You are probably not going to take this approach when you go through the normal resume / interview process, but if you are working through your network or reaching out directly through an informal interview process, you might really want to consider this tactic.

You do have to have a lot of confidence to pull this off, though. You have to project the idea that you are so sure that you can succeed that it is well worth taking a chance on you and that you are even willing to work for free or with a money-back guarantee to prove it.

If you pull this off confidently enough, you may even get hired without having to work for free or offer a guarantee. Just making this kind of offer can give a prospective employer enough confidence in your abilities that they are willing to take a chance on you and hire you straight up.

4. But remember - “No charge” doesn’t mean “Free” ⚠️

This is an add-on to my previous point - when I say work for “no charge”, I’m not recommending that you let companies exploit you. No.

If you are starting out, especially in fields like graphic design, or photography, you may do a lot of work for “no charge,” but that does not mean it is “free.” You give away your time and energy at “no charge” in hopeful expectation of some reward from your clients, such as an improved relationship, future favors, referrals, and additional projects, to name just a few.

In order to make sure your client is aware of your generous gifts of time, you must document all of the work you complete for the client whether you charge them for it or not. This strategy can be accomplished easily in your proposals and invoices.

5. Get Certifications 📚

This is quite subjective, but I do think they become much more valuable when you lack real job experience. In the post-COVID-19 world, employers recognize the value of online courses and certifications.
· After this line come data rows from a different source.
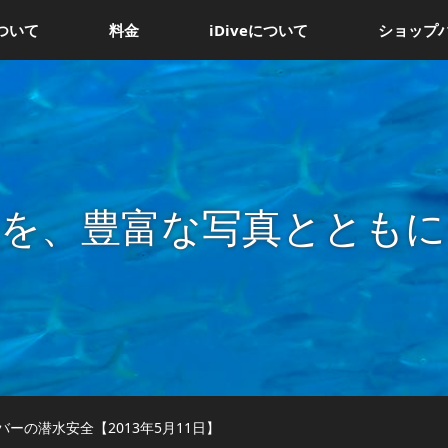
ついて
料金
iDiveについて
ショップ
況を、豊富な写真とともに
ーの潜水安全【2013年5月11日】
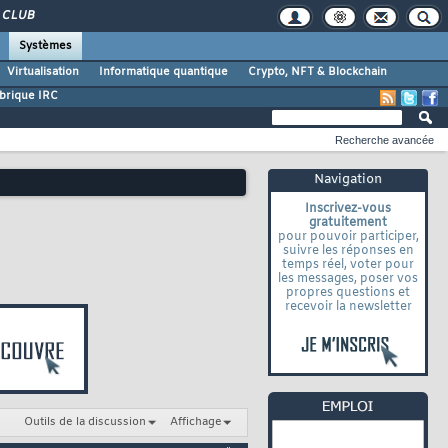
CLUB
Systèmes
Virtualisation
Informatique quantique
Crypto, NFT & Blockchain
brique IRC
Recherche avancée
Navigation
Inscrivez-vous
gratuitement
pour pouvoir participer,
suivre les réponses en
temps réel, voter pour
les messages, poser vos
propres questions et
recevoir la newsletter
Outils de la discussion
Affichage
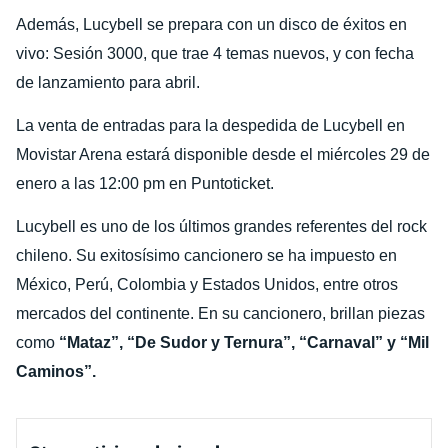
Además, Lucybell se prepara con un disco de éxitos en
vivo: Sesión 3000, que trae 4 temas nuevos, y con fecha
de lanzamiento para abril.
La venta de entradas para la despedida de Lucybell en
Movistar Arena estará disponible desde el miércoles 29 de
enero a las 12:00 pm en Puntoticket.
Lucybell es uno de los últimos grandes referentes del rock
chileno. Su exitosísimo cancionero se ha impuesto en
México, Perú, Colombia y Estados Unidos, entre otros
mercados del continente. En su cancionero, brillan piezas
como
“Mataz”, “De Sudor y Ternura”, “Carnaval” y “Mil
Caminos”.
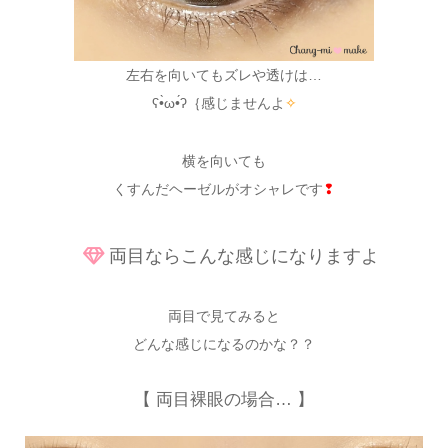
左右を向いてもズレや透けは…
ʕ•̀ω•́ʔ｛感じませんよ
✧
横を向いても
くすんだヘーゼルがオシャレです
❢
両目ならこんな感じになりますよ
両目で見てみると
どんな感じになるのかな？？
【 両目裸眼の場合… 】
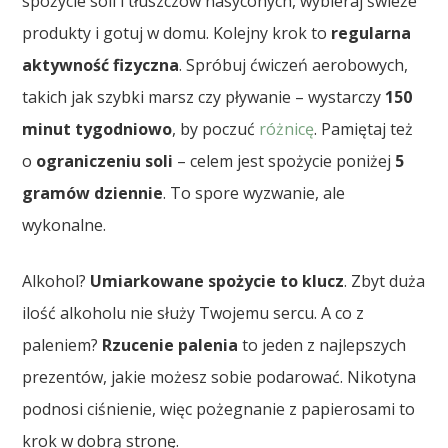
spożycie soli i tłuszczów nasyconych, wybieraj świeże
produkty i gotuj w domu. Kolejny krok to
regularna
aktywność fizyczna
. Spróbuj ćwiczeń aerobowych,
takich jak szybki marsz czy pływanie – wystarczy
150
minut tygodniowo
, by poczuć
różnicę
. Pamiętaj też
o
ograniczeniu soli
– celem jest spożycie poniżej
5
gramów dziennie
. To spore wyzwanie, ale
wykonalne.
Alkohol?
Umiarkowane spożycie to klucz
. Zbyt duża
ilość alkoholu nie służy Twojemu sercu. A co z
paleniem?
Rzucenie palenia
to jeden z najlepszych
prezentów, jakie możesz sobie podarować. Nikotyna
podnosi ciśnienie, więc pożegnanie z papierosami to
krok w dobrą stronę.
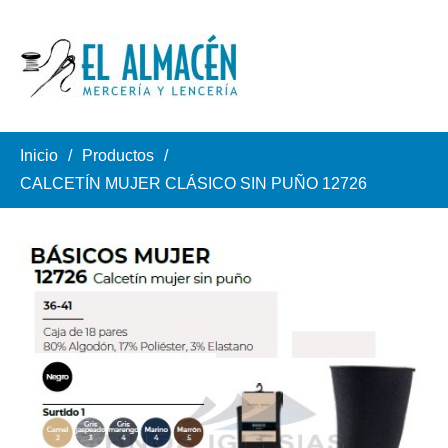
Inicio
Productos
CALCETÍN MUJER CLÁSICO SIN PUÑO 12726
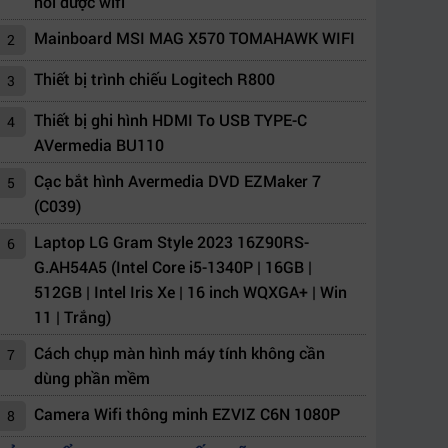
nối được wifi
Mainboard MSI MAG X570 TOMAHAWK WIFI
2
Thiết bị trình chiếu Logitech R800
3
Thiết bị ghi hình HDMI To USB TYPE-C
4
AVermedia BU110
Cạc bắt hình Avermedia DVD EZMaker 7
5
(C039)
Laptop LG Gram Style 2023 16Z90RS-
6
G.AH54A5 (Intel Core i5-1340P | 16GB |
512GB | Intel Iris Xe | 16 inch WQXGA+ | Win
11 | Trắng)
Cách chụp màn hình máy tính không cần
7
dùng phần mềm
Camera Wifi thông minh EZVIZ C6N 1080P
8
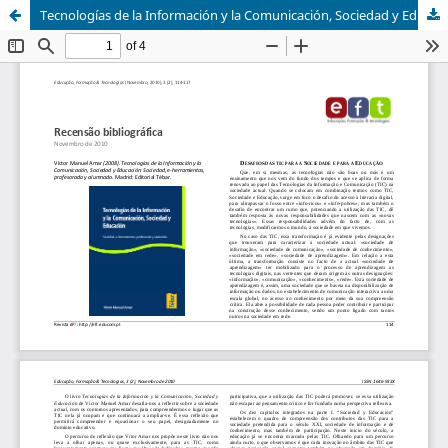
Tecnologías de la Información y la Comunicación, Sociedad y Educación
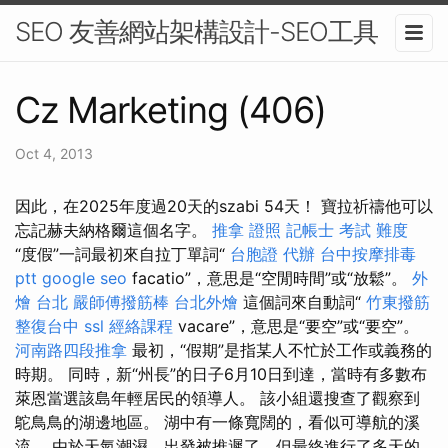
SEO 友善網站架構設計-SEO工具
Cz Marketing (406)
Oct 4, 2013
因此，在2025年度過20天的szabi 54天！ 寶拉祈禱他可以
忘記赫夫納格爾這個名字。
推拿 證照
記帳士 考試 難度
“度假”一詞最初來自拉丁單詞“
台胞證 代辦
台中按摩排毒
ptt
google seo
facatio”，意思是“空閒時間”或“放鬆”。
外
燴 台北
嚴師傅撥筋棒
台北外燴
這個詞來自動詞“
竹東撥筋
整復台中
ssl
經絡課程
vacare”，意思是“要空”或“要空”。
河南路四段推拿
最初，“假期”是指某人不忙於工作或義務的
時期。 同時，新“州長”的日子6月10日到達，當時有多數布
萊恩當選該島年輕居民的領導人。 該小組還搜查了觀察到
鴕鳥鳥的湖邊地區。 湖中有一條寬闊的，看似可導航的溪
流。 由於天氣潮濕，出發被推遲了，但最終進行了多天的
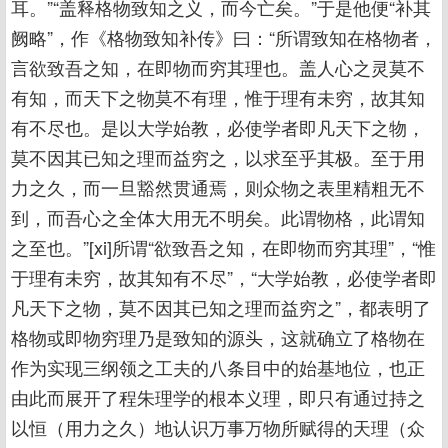
耳。”“盖释格物致知之义，而今亡矣。”于是他便“补其
阙略”，作《格物致知补传》曰：“所谓致知在格物者，
言欲致吾之知，在即物而穷其理也。盖人心之灵莫不
有知，而天下之物莫不有理，惟于理有未穷，故其知
有不尽也。是以大学始教，必使学者即凡天下之物，
莫不因其已知之理而益穷之，以求至乎其极。至于用
力之久，而一旦豁然贯通焉，则众物之表里精粗无不
到，而吾心之全体大用无不明矣。此谓物格，此谓知
之至也。”[xi]所谓“欲致吾之知，在即物而穷其理”，“惟
于理有未穷，故其知有不尽”，“大学始教，必使学者即
凡天下之物，莫不因其已知之理而益穷之”，都表明了
格物或即物穷理乃是致知的源头，这就确立了格物在
作为实现三纲领之工夫的八条目中的始基地位，也正
由此而展开了程朱理学的根本义理，即只有通过持之
以恒（用力之久）地认识万事万物所赋得的天理（众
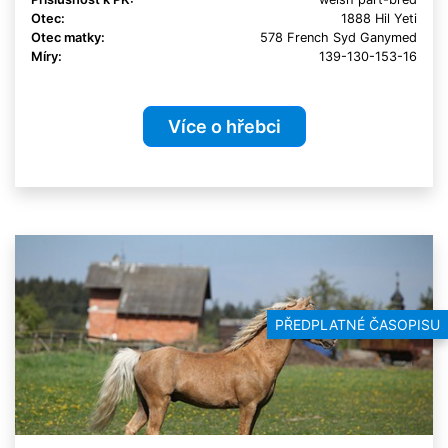
Otec:
1888 Hil Yeti
Otec matky:
578 French Syd Ganymed
Míry:
139-130-153-16
Více o hřebci
PŘEDPLATNÉ ČASOPISU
Getting certifications won’t prove that you are an expert, and it won’t guarantee you a job, but it is another way to alleviate some of the uncertainty a prospective employer may have with hiring someone who lacks experience.

6. Be persistent 🏋️‍♂️

When you don’t have experience, you should make up for it with persistence.

Be the kind of go-getter who doesn’t take “no” for an answer and people will be likely to eventually give you a shot—experience or not.

Many people are afraid of following up for fear that they’ll blow their chances or be annoying. Be annoying. It’s better than being forgotten.

Besides, if you are persistent enough and you do it in a way that is as least annoying as possible, you’ll come across as someone who is eager and hungry.